### DIRECTIVE:
Every line of the material below that holds the string "active" should be copied.

>>>>>

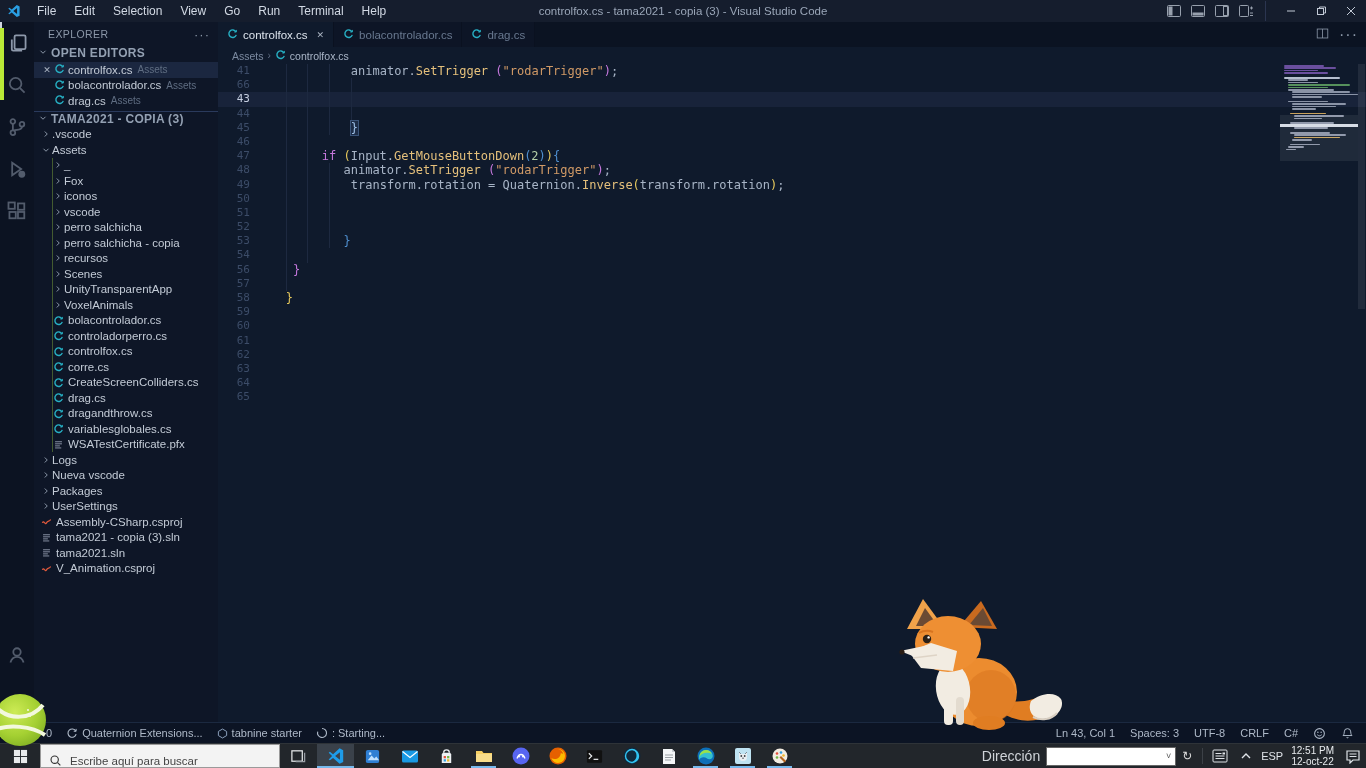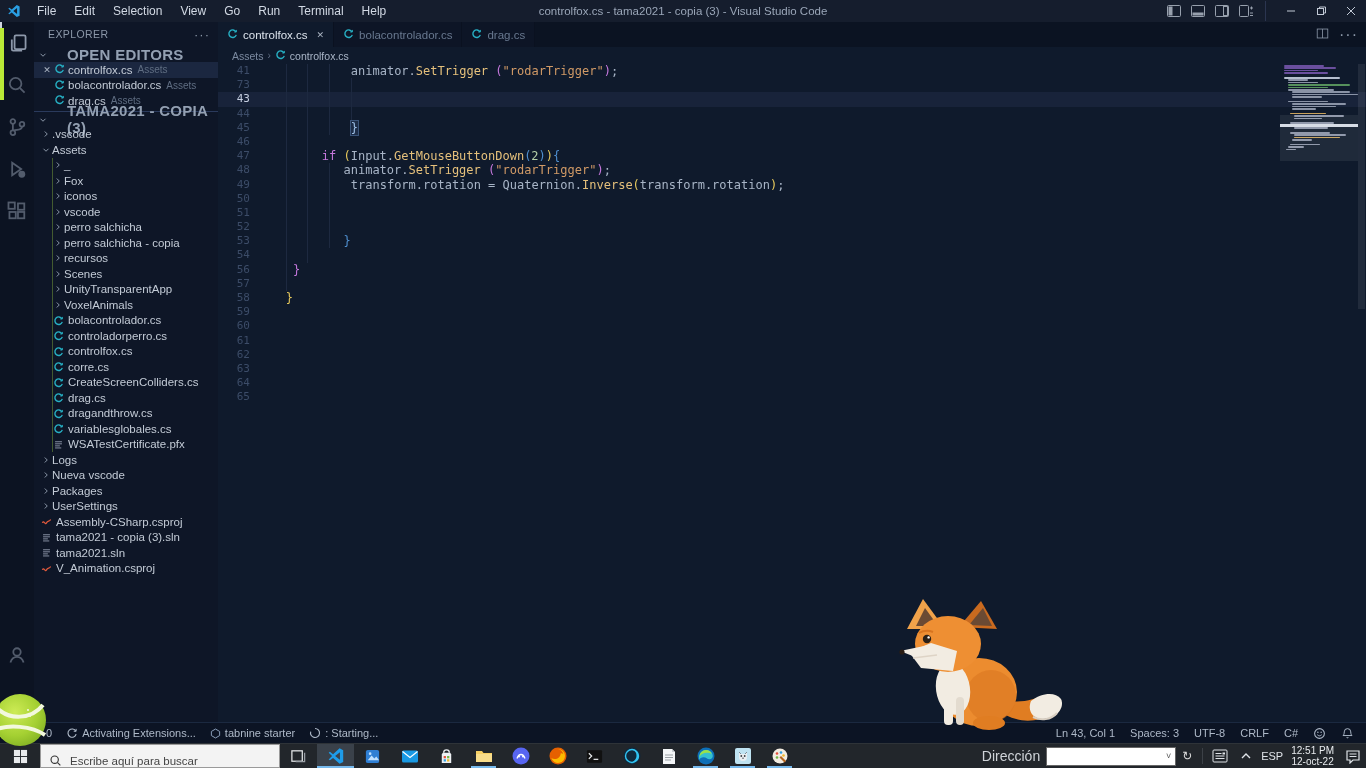--- a/index.html
+++ b/index.html
@@ -21,21 +21,21 @@
   
   .activitybar { position:absolute; left:0; top:22px; width:34px; height:700px; background:#0c1322; display:flex; flex-direction:column; align-items:center; z-index:3; }
   .ab-item { width:34px; height:42px; display:flex; align-items:center; justify-content:center; opacity:.55; position:relative; }
   .ab-item.active { opacity:1; border-left:2px solid #cfd6e0; }
   .ab-bottom { margin-top:auto; margin-bottom:46px; }
 
   
   .sidebar { position:absolute; left:34px; top:22px; width:184px; height:700px; background:#0e1627; color:#b9c2ce; z-index:2; display:flex; flex-direction:column; }
   .sb-header { height:24px; display:flex; align-items:center; padding:0 8px 0 14px; font-size:10.5px; letter-spacing:.4px; color:#8b97a8; }
   .sb-header .more { margin-left:auto; color:#8b97a8; font-size:13px; letter-spacing:1px; }
-  .sec-title { height:16px; display:flex; align-items:center; gap:19px; font-size:15px; font-weight:bold; color:#93a0b2; letter-spacing:.3px; padding-left:4px; }
+  .sec-title { height:16px; display:flex; align-items:flex-start; gap:3px; font-size:12px; font-weight:bold; color:#93a0b2; letter-spacing:.3px; padding-left:4px; }
   .oe-row { height:15.5px; display:flex; align-items:center; font-size:11.5px; color:#c3cbd6; padding-left:6px; white-space:nowrap; }
   .oe-row.active { background:#1b2740; }
   .oe-close { width:14px; font-size:9px; color:#aab4c2; text-align:center; }
   .oe-row .lbl { margin-left:3px; }
   .oe-row .detail, .tree-row .detail { color:#5f6d82; font-size:10px; margin-left:5px; }
   .oe-divider { height:1px; background:#2a3a5c; margin-top:2px; }
   .tree { flex:1; overflow:hidden; position:relative; }
   .tree-row { height:15.5px; display:flex; align-items:center; font-size:11.5px; color:#c3cbd6; white-space:nowrap; position:relative; }
   .tree-row .chev { width:12px; text-align:center; color:#8b97a8; flex:none; display:flex; align-items:center; justify-content:center; }
   .tree-row .fic { width:13px; flex:none; display:flex; align-items:center; justify-content:center; margin-right:3px; }
@@ -560,21 +560,21 @@
           </svg></span>
       <span style="color:#aab6c8;">controlfox.cs</span>
     </div>
     <div class="codewrap" id="codewrap">
       <div id="codelines">
           <div class="code-line">
             <span class="gut">41</span>
             <span class="lcontent"><span class="gl" style="left:21.7px"></span><span class="gl" style="left:43.4px"></span><span class="gl" style="left:65.1px"></span><span style="padding-left:86.8px; display:inline-block;"><span class="tk-id">animator</span><span class="tk-id">.</span><span class="tk-fn">SetTrigger</span><span class="tk-id"> </span><span class="tk-p2">(</span><span class="tk-str">"rodarTrigger"</span><span class="tk-p2">)</span><span class="tk-id">;</span></span></span>
           </div>
           <div class="code-line">
-            <span class="gut">73</span>
+            <span class="gut">66</span>
             <span class="lcontent"><span class="gl" style="left:21.7px"></span><span class="gl" style="left:43.4px"></span><span class="gl" style="left:65.1px"></span><span class="gl" style="left:86.8px"></span><span style="padding-left:0.0px; display:inline-block;"></span></span>
           </div>
           <div class="code-line current">
             <span class="gut">43</span>
             <span class="lcontent"><span class="gl" style="left:21.7px"></span><span class="gl" style="left:43.4px"></span><span class="gl" style="left:65.1px"></span><span class="gl" style="left:86.8px"></span><span style="padding-left:0.0px; display:inline-block;"></span></span>
           </div>
           <div class="code-line">
             <span class="gut">44</span>
             <span class="lcontent"><span class="gl" style="left:21.7px"></span><span class="gl" style="left:43.4px"></span><span class="gl" style="left:65.1px"></span><span class="gl" style="left:86.8px"></span><span style="padding-left:0.0px; display:inline-block;"></span></span>
           </div>
@@ -708,21 +708,21 @@
   <div class="statusbar">
     <div class="st-left" id="st-left">
         <span class="st-item">
           <span>0</span>
         </span>
         <span class="st-item">
           <svg width="12" height="12" viewBox="0 0 16 16">
             <path d="M13 5.5A5.5 5.5 0 1 0 13.5 9.5" stroke="#aeb9c8" stroke-width="1.5" fill="none"></path>
             <path d="M13.5 2.5v3.2h-3.2" fill="none" stroke="#aeb9c8" stroke-width="1.3"></path>
           </svg>
-          <span>Activating Extensions...</span>
+          <span>Quaternion Extensions...</span>
         </span>
         <span class="st-item">
           <svg width="11" height="11" viewBox="0 0 16 16">
             <path d="M8 1.5 14 5v6L8 14.5 2 11V5Z" stroke="#8fa3c0" stroke-width="1.4" fill="none"></path>
           </svg>
           <span>tabnine starter</span>
         </span>
         <span class="st-item">
           <svg width="12" height="12" viewBox="0 0 16 16">
             <path d="M8 2a6 6 0 1 1-5.7 4.2" stroke="#aeb9c8" stroke-width="1.5" fill="none"></path>

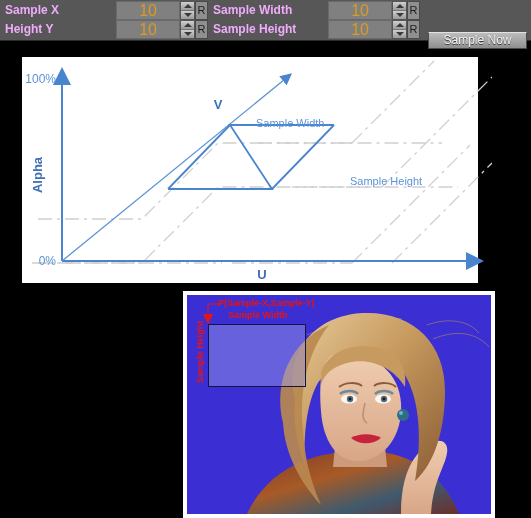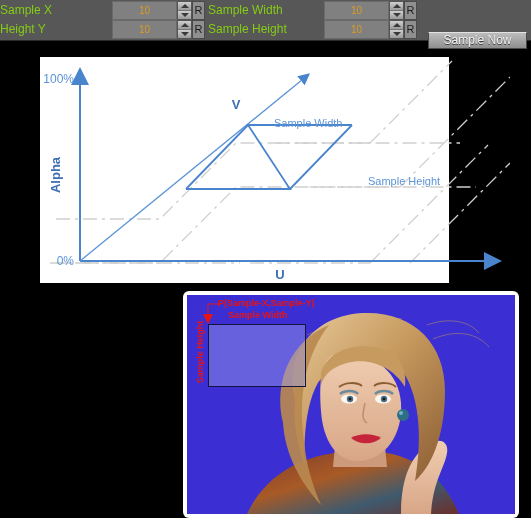--- a/index.html
+++ b/index.html
@@ -4,55 +4,55 @@
 <style>
   html,body{margin:0;padding:0;background:#000;}
   body{width:531px;height:518px;overflow:hidden;
        font-family:"Liberation Sans",sans-serif;}
   #root{position:relative;width:531px;height:518px;background:#000;}
 
   
   #toolbar{position:absolute;left:0;top:0;width:531px;height:40px;
            background:#575757;border-bottom:1px solid #2a2a2a;}
   .prow{position:absolute;height:19px;display:flex;align-items:stretch;}
-  .plabel{color:#84cc16;font-size:12px;line-height:19px;
-          white-space:nowrap;}
+  .plabel{color:#f0abfc;font-size:12px;line-height:19px;
+          padding-left:5px;white-space:nowrap;font-weight:bold;}
   .pfield{background:#808080;border:1px solid #6a6a6a;
-          color:#d99b20;font-size:10px;line-height:17px;
+          color:#d99b20;font-size:16px;line-height:17px;
           text-align:center;box-sizing:border-box;}
   .spin{width:15px;background:#a8a8a8;border:1px solid #555;
         box-sizing:border-box;display:flex;flex-direction:column;}
   .spin div{flex:1;display:flex;align-items:center;justify-content:center;
             background:linear-gradient(#cfcfcf,#9a9a9a);}
   .spin div+div{border-top:1px solid #777;}
   .tri{width:0;height:0;border-left:4px solid transparent;
        border-right:4px solid transparent;}
   .triu{border-bottom:4px solid #3a3a3a;}
   .trid{border-top:4px solid #3a3a3a;}
   .rbtn{width:13px;background:#8f8f8f;border:1px solid #4a4a4a;
         color:#1c1c1c;font-size:11px;line-height:17px;text-align:center;
         box-sizing:border-box;}
   #sample-now{position:absolute;left:428px;top:32px;width:99px;height:17px;
         background:linear-gradient(#bdbdbd,#8e8e8e);
         border:1px solid #4a4a4a;border-top-color:#e2e2e2;
         color:#f0f0f0;font-size:12px;line-height:15px;text-align:center;
         text-shadow:0 1px 0 #3a3a3a;box-sizing:border-box;}
 
   
-  #diagram{position:absolute;left:40px;top:57px;width:409px;height:226px;
+  #diagram{position:absolute;left:22px;top:57px;width:456px;height:226px;
            background:#fff;}
   #diagram svg{display:block;}
   .axlabel{fill:#3f6fb5;font-family:"Liberation Sans",sans-serif;
            font-size:13px;font-weight:bold;}
   .tick{fill:#5b93d6;font-family:"Liberation Sans",sans-serif;font-size:12px;}
   .dlabel{fill:#5b93d6;font-family:"Liberation Sans",sans-serif;font-size:11px;}
 
   
-  #photo-frame{position:absolute;left:183px;top:291px;width:336px;height:227px;
-               background:#fff;padding:4px;box-sizing:border-box;border-radius:6px;}
+  #photo-frame{position:absolute;left:183px;top:291px;width:312px;height:227px;
+               background:#fff;padding:4px;box-sizing:border-box;}
   #photo{position:relative;width:100%;height:100%;overflow:hidden;
          background:#3b2fd4;}
   #photo svg{display:block;position:absolute;left:0;top:0;}
   .rlab{position:absolute;color:#e81414;font-size:9px;font-weight:bold;
         font-family:"Liberation Sans",sans-serif;white-space:nowrap;}
   #sel-rect{position:absolute;left:21px;top:29px;width:98px;height:63px;
             background:rgba(160,160,235,.45);border:1px solid #14143c;
             box-sizing:border-box;}
   #lbl-sh{left:-18px;top:52px;transform:rotate(-90deg);
           transform-origin:center;}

<<<<<

### RESULT OF THIS EXERCISE:
   .ab-item.active { opacity:1; border-left:2px solid #cfd6e0; }
   .oe-row.active { background:#1b2740; }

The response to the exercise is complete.